Try holding your hands that way, and you’ll see that if they belong to one person, it is the viewer, and the dove is looking you in the eye; and the dove is symbolic of the Holy Spirit. Of course, for the vast majority of us, for the overwhelming proportion of our time, we do not see such a sign of God when we pray. Is it all wishful thinking? Paul addressed the question in his letter to the Romans (8:24-28).

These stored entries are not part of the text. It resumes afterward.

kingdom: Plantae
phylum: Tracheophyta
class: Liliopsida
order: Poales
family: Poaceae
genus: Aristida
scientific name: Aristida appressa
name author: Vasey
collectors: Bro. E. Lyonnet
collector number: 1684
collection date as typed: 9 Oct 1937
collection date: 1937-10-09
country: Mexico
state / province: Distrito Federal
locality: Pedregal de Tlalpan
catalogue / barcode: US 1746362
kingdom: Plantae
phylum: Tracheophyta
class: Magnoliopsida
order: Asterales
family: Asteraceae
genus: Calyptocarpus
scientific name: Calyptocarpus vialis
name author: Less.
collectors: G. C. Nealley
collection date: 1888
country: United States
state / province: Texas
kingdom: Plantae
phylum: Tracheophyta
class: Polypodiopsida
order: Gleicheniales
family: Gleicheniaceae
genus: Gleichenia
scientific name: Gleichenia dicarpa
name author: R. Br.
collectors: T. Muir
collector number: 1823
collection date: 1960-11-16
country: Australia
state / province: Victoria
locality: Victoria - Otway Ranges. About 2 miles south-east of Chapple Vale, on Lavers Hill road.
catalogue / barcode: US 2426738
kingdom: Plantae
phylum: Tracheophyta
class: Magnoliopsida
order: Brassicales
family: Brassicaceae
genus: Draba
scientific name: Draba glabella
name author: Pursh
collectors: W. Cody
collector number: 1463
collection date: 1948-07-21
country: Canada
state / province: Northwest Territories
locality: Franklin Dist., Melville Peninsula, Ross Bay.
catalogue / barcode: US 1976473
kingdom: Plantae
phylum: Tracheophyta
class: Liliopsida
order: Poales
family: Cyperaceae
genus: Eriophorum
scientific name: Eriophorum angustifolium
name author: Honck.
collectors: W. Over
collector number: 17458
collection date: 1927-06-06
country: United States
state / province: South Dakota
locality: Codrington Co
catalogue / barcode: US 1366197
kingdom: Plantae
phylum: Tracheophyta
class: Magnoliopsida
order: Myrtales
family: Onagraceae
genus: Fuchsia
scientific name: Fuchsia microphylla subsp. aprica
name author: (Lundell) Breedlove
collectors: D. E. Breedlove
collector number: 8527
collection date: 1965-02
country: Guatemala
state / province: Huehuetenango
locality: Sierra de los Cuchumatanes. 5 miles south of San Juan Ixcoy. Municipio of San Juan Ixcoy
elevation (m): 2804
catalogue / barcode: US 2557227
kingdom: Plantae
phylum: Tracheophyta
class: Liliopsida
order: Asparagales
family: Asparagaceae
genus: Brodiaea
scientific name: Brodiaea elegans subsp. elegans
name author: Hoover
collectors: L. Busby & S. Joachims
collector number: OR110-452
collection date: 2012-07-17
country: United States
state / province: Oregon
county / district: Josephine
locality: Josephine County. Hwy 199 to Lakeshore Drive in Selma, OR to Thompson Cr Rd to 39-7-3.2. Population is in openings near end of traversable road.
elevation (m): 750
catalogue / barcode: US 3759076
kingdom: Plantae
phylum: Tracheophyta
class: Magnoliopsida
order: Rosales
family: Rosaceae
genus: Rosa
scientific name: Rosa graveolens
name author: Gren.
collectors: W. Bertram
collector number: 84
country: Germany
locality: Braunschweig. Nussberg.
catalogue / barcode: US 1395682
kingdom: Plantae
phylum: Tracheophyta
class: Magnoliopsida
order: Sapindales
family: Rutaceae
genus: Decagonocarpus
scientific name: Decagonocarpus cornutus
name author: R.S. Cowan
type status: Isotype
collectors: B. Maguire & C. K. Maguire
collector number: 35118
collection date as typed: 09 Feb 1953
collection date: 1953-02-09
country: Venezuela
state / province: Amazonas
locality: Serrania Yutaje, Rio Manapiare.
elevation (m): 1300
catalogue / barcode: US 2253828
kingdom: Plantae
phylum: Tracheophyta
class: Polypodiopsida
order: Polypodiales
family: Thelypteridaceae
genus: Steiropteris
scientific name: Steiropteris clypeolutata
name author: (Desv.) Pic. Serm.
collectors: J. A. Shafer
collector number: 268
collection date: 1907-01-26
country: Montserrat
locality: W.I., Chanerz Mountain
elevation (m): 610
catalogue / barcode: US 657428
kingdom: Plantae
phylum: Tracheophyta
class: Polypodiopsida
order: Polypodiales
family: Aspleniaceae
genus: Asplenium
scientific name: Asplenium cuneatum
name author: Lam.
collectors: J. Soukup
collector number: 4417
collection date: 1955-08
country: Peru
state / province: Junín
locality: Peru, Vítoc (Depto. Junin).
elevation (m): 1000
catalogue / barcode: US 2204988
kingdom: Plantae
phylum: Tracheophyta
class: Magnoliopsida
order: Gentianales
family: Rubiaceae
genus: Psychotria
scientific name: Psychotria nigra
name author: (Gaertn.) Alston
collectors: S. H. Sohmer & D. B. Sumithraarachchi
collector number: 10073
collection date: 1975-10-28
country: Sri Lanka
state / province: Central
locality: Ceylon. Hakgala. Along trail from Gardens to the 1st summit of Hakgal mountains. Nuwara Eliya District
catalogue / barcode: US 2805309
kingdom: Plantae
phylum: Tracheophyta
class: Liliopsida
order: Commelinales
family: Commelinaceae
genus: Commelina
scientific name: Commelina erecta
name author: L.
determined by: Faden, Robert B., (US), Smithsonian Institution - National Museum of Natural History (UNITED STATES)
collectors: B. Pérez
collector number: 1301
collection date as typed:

We are saved by hope. But hope that is seen, is not hope. For what a man seeth, why doth he hope for? But if we hope for that which we see not, we wait for it with patience. Likewise the Spirit also helpeth our infirmity. For we know not what we should pray for as we ought; but the Spirit himself asketh for us with unspeakable groanings. And he that searcheth the hearts, knoweth what the Spirit desireth; because he asketh for the saints according to God. And we know that to them that love God, all things work together unto good, to such as, according to his purpose, are called to be saints.

Instead of racking our brains for the right words to pray with, let the Spirit utter our feelings and desires – the hopes and fears of all our years.

Between gurgles, crying, eye contact and all body movements, my new grandson conveys his needs and desires efficiently enough for his adults to jump to meet them. He prays as he ought, to make known his hopes, needs and love.